BCC inmates moved because of overcrowding
Shortage of mental-health help isn’t why prisoners were transferred, officials say.
IQALUIT — Six Baffin Correctional Centre inmates were recently transferred to a facility in Yellowknife because of overcrowding, not because of a shortage of mental-health workers, a Department of Justice spokesperson said.
“It’s overcrowding, and to make room for more that we are expecting,” Paul Nuyalia, Nunavut’s acting director of corrections and community justice, said last week.
Nuyalia was responding to a CBC radio report stating the inmates were moved due to a lack of psychiatrists in Iqaluit.
With the crowded conditions at BCC, moving the six inmates to Yellowknife will give them better access to programs like the offender substance-abuse pre-release program, Nuyalia said.
A staff member, not a mental-health worker, administers the program in Yellowknife, he noted.
The May 14 transfer brought the number of inmates at BCC down to 63. Three days later that number had climbed to 70. The centre, which opened in 1985, was orginally designed to house about 40 inmates.
Nuyalia admitted that BCC’s mental-health worker is busy.

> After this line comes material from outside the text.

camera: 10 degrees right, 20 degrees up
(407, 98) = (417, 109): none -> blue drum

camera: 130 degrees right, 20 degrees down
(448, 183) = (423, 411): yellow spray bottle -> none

“Our psychologist here who does programming doesn’t have an assistant right now, so he’s juggling around a bunch of programs,” Nuyalia said. “We’re looking at training some staff in doing program delivery. They would be assisting the psychologist in running these programs.”
He said psychiatrists from Iqaluit’s hospital also visit BCC on occasion.

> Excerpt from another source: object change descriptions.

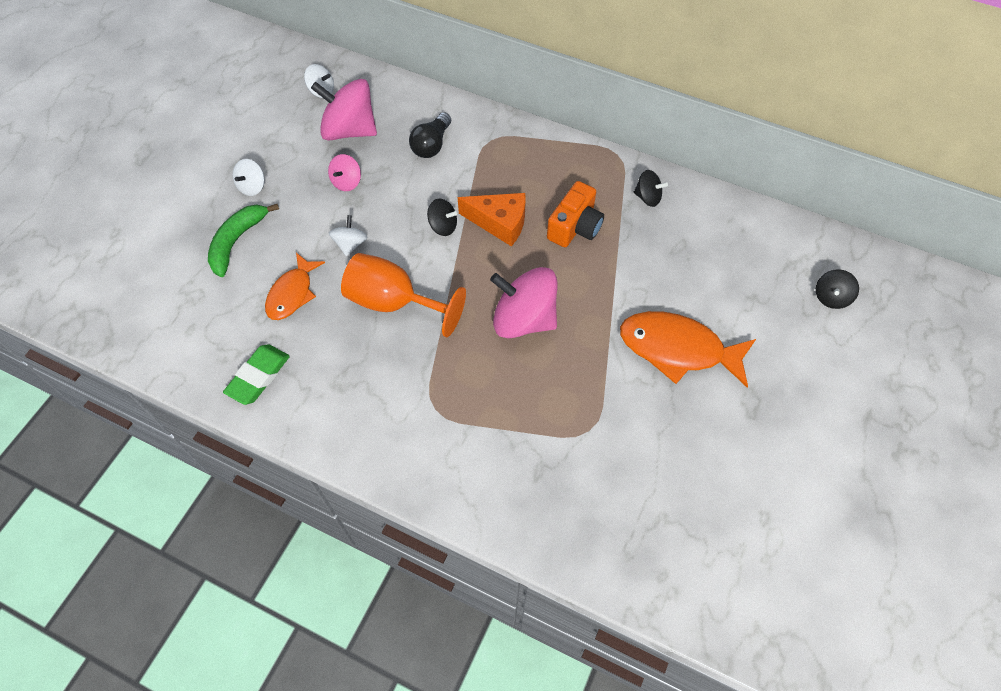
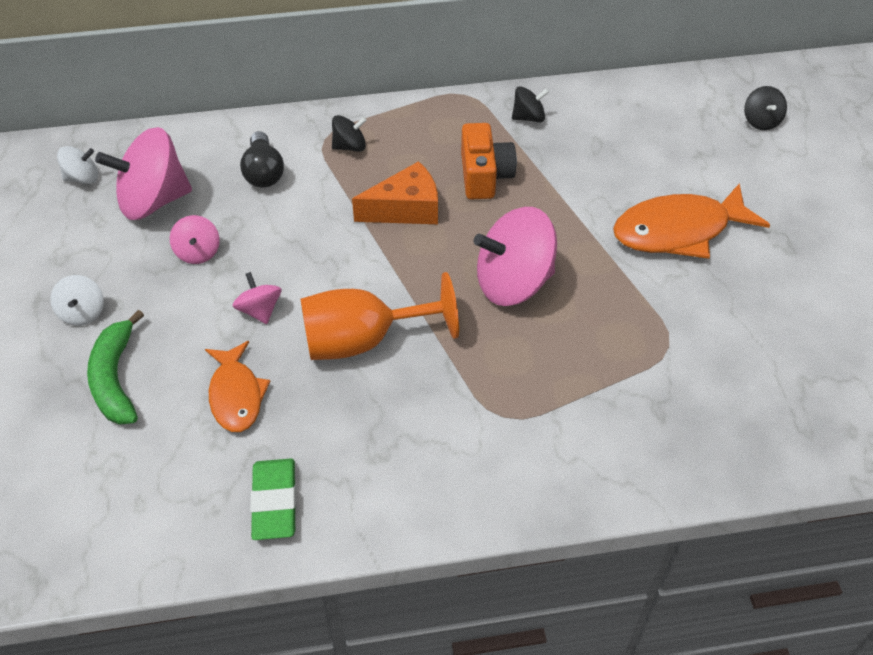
camera: 35 degrees left, 10 degrees down
(350, 244) = (260, 310): white spinning top -> pink spinning top
(443, 226) = (348, 241): black spinning top -> black spinning top (350, 146)

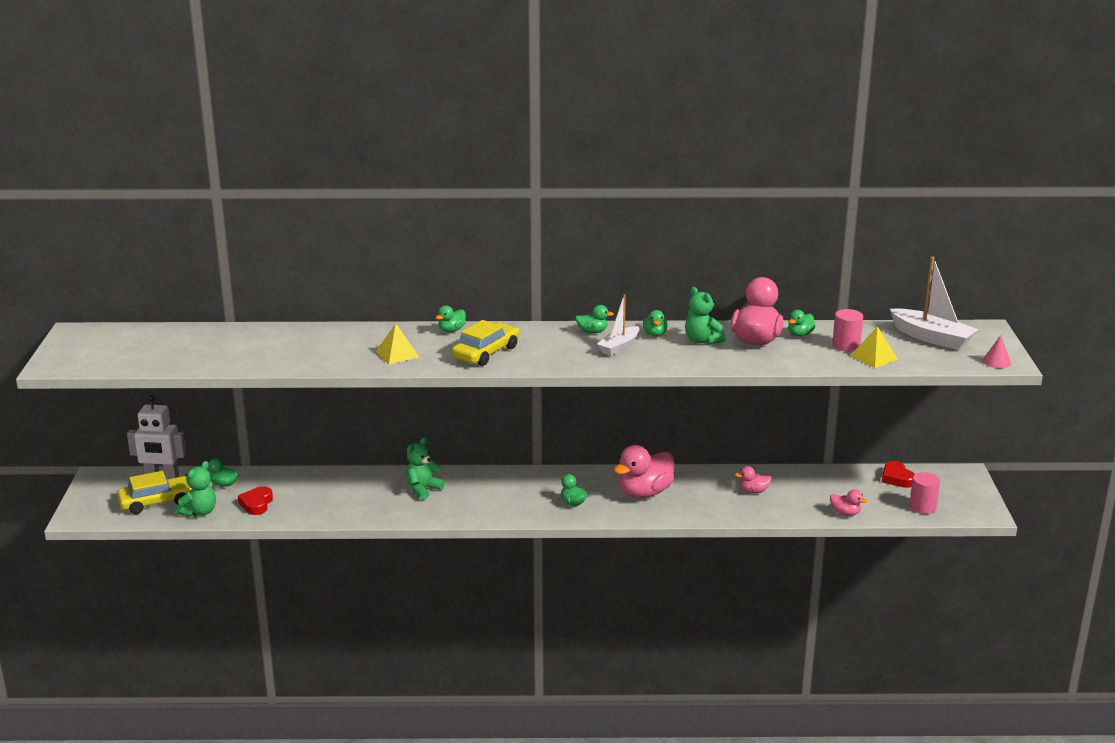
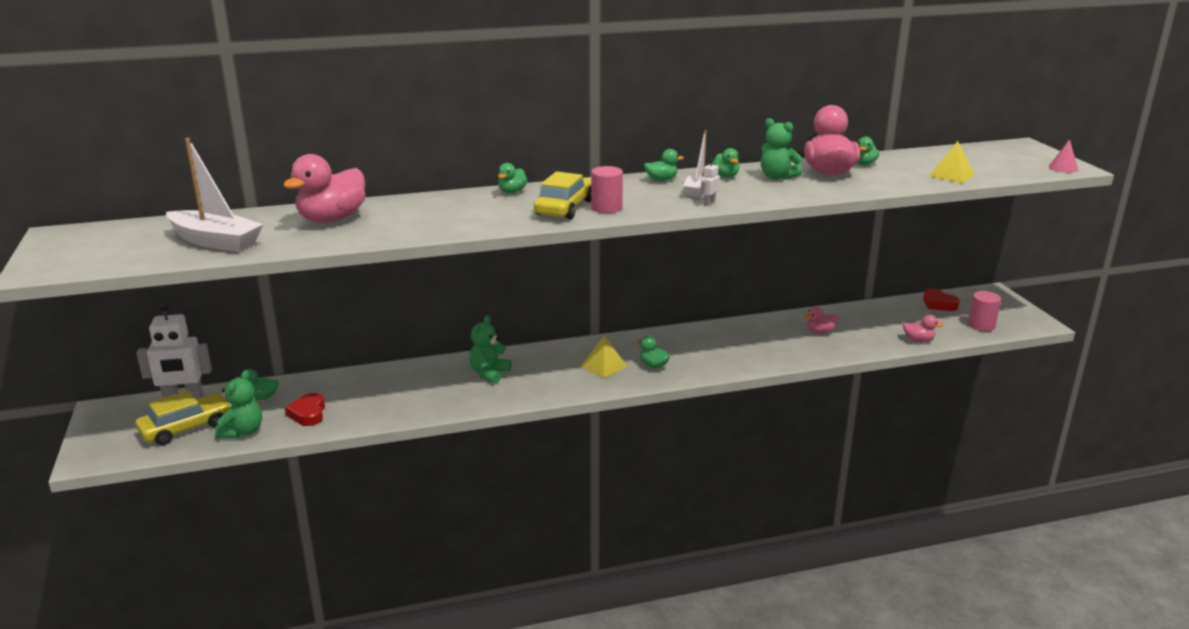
camera: 15 degrees left, 0 degrees up
(397, 354) = (467, 218): yellow pyramid -> yellow pyramid (603, 366)
(616, 362) = (709, 203): none -> white robot
(644, 493) = (718, 347): pink duck -> pink duck (332, 219)
(846, 345) = (916, 168): pink cylinder -> pink cylinder (606, 208)
(931, 338) = (985, 155): white boat -> white boat (215, 241)

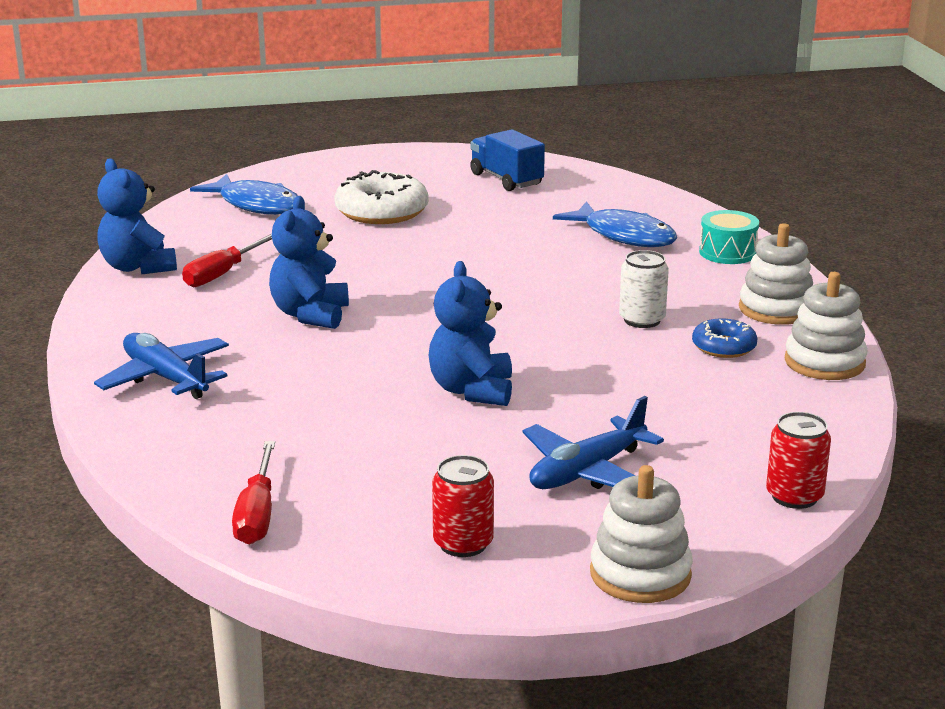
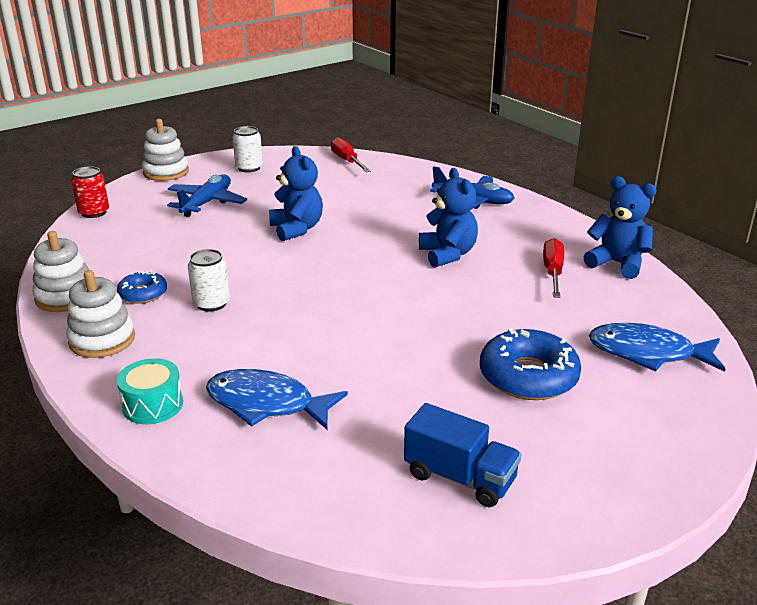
camera: 155 degrees right, 5 degrees up
(381, 211) = (528, 376): white donut -> blue donut
(463, 543) = (249, 168): red can -> white can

Nuyalia said the confusion about why the inmates were being moved arose when he cited one inmate’s situation to a reporter.

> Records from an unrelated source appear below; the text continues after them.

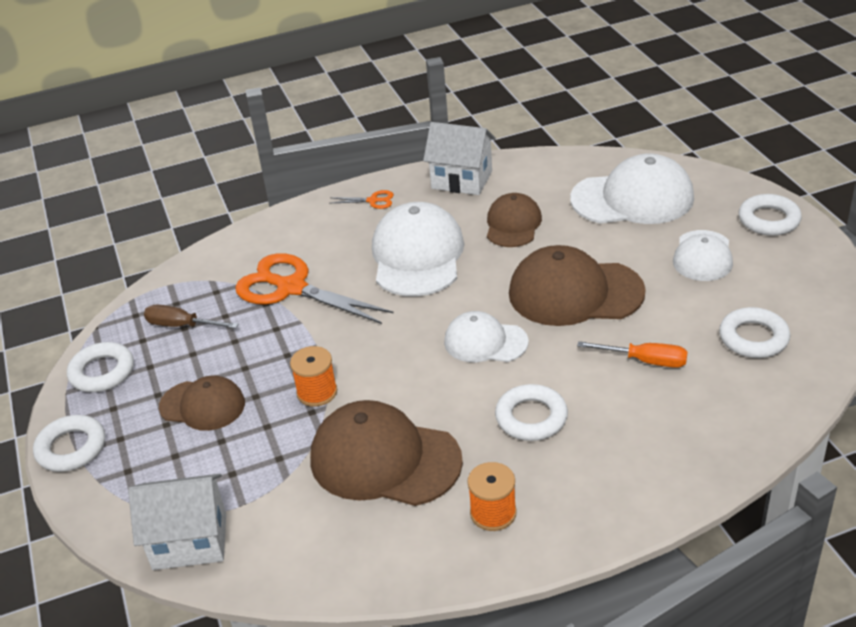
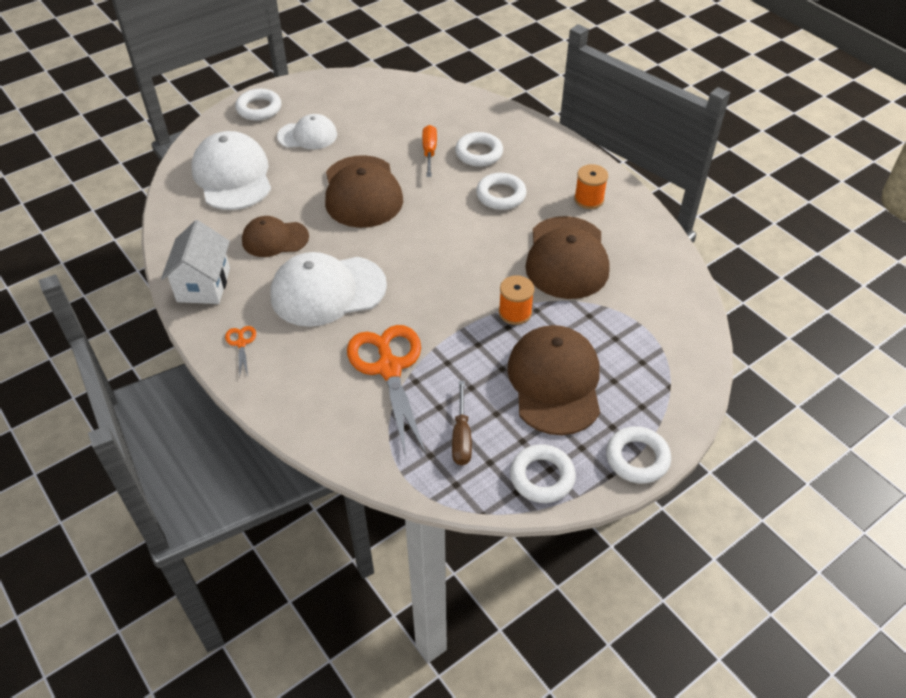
camera: 110 degrees left, 10 degrees up
(190, 541) = (684, 341): white house -> none
(202, 405) = (555, 382): brown cap -> brown cap, size x1.66
(291, 288) = (389, 368): orange scissors -> orange scissors turned 150 degrees clockwise
(485, 342) = (430, 230): white cap -> none
(753, 338) = (394, 110): white ring -> white ring (479, 153)

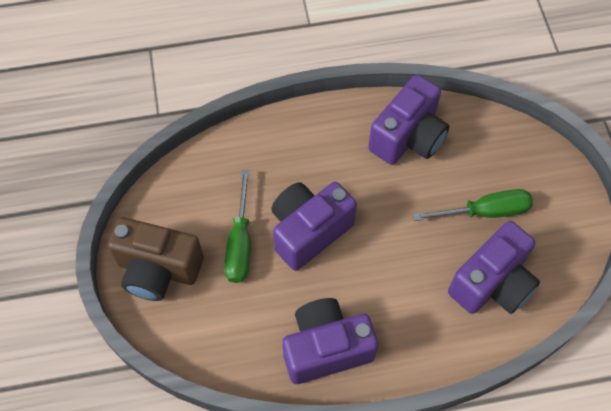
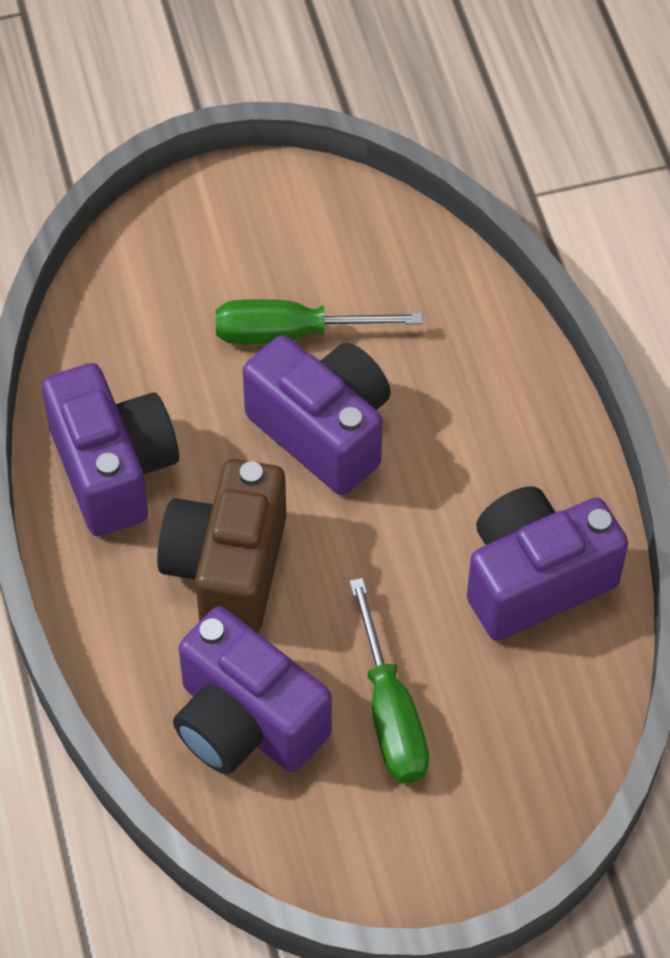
camera: 85 degrees right, 5 degrees down
(158, 269) = (235, 227): brown camera -> brown camera (227, 568)
(408, 137) = (534, 580): purple camera -> purple camera turned 120 degrees clockwise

Every week, the inmate speaks on the phone with his psychiatrist in Yellowknife.
“For his benefit it was decided it would be better for him to be in Yellowknife to be near his psychiatrist, so he can better assess him with the medication he was prescribing him,” Nuyalia said.
The transfer of inmates from BBC to Yellowknife happens almost every two weeks because of overcrowding, Nuyalia explained. He said it’s been happening regularly since the Iqaluit facility was opened.
Nuyalia said an expansion of BCC is under way. Of the three uncompleted trailer units that sit outside the facility, one will become a programming building and the others will be living units for inmates on the work-release unit, he said.
“We’re kind of strapped for cash, so they’re not completed yet,” he explained. He said it’s hoped the trailers will be finished after the summer sealift.
Doug Donaldson of Iqaluit’s John Howard Society said moving inmates so far from home could be harmful.
“A lot of these people, their families are here,” he said. “So all of the sudden their families can’t just come in and bring them things.”
Nuyalia said he couldn’t comment on whether the transfer is hard for inmates.
“It’s pretty hard to say right now. We don’t know what they’re feeling right now,” he said.